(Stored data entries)
============

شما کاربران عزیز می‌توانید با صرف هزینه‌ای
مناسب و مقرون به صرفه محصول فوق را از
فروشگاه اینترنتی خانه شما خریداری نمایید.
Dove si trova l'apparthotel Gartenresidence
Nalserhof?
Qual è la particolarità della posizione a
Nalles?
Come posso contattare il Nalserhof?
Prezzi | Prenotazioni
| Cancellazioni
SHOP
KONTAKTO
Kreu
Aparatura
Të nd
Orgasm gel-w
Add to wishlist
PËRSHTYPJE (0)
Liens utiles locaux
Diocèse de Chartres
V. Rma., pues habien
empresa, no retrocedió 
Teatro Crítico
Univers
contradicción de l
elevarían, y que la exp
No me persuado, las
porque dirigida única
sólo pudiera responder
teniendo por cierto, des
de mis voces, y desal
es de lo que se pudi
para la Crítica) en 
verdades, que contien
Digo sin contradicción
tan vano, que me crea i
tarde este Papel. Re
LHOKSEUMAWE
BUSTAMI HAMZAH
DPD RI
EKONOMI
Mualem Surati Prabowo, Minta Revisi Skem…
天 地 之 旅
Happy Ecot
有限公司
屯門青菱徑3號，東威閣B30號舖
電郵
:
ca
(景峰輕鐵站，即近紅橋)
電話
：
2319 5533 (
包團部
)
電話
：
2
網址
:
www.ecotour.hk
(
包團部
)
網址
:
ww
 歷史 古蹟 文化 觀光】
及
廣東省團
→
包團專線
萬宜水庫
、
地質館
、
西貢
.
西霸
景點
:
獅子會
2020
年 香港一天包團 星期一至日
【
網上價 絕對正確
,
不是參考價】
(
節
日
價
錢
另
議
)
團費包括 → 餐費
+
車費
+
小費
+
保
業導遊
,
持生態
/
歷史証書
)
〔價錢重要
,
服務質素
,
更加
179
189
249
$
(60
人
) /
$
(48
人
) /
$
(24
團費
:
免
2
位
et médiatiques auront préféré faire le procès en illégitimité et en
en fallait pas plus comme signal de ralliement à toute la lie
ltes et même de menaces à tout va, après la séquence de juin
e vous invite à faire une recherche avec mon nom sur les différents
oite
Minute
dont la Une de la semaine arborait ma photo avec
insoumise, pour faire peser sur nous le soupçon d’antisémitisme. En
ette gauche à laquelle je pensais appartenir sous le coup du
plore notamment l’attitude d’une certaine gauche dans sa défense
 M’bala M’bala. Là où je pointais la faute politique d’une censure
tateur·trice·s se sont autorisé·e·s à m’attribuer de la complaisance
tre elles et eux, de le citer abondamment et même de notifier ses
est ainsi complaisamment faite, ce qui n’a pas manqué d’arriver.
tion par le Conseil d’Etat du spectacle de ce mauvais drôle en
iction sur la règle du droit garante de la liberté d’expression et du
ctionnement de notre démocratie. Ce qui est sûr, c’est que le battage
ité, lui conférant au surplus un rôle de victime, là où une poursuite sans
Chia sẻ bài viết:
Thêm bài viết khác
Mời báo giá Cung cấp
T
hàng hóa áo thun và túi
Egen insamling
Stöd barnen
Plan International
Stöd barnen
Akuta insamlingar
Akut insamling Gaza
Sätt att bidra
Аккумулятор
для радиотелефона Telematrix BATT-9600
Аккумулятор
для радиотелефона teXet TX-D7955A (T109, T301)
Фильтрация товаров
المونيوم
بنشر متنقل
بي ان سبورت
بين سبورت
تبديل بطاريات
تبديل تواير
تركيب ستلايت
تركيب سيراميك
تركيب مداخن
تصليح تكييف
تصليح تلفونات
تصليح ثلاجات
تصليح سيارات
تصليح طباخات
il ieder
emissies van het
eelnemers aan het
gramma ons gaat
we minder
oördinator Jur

============

### Task requirements
Copy the rows from the beginning through the line containing "Diocèse de Chartres", swapping "wishlist" for "favorites" and leaving everything else unchanged.

### Your response
شما کاربران عزیز می‌توانید با صرف هزینه‌ای
مناسب و مقرون به صرفه محصول فوق را از
فروشگاه اینترنتی خانه شما خریداری نمایید.
Dove si trova l'apparthotel Gartenresidence
Nalserhof?
Qual è la particolarità della posizione a
Nalles?
Come posso contattare il Nalserhof?
Prezzi | Prenotazioni
| Cancellazioni
SHOP
KONTAKTO
Kreu
Aparatura
Të nd
Orgasm gel-w
Add to favorites
PËRSHTYPJE (0)
Liens utiles locaux
Diocèse de Chartres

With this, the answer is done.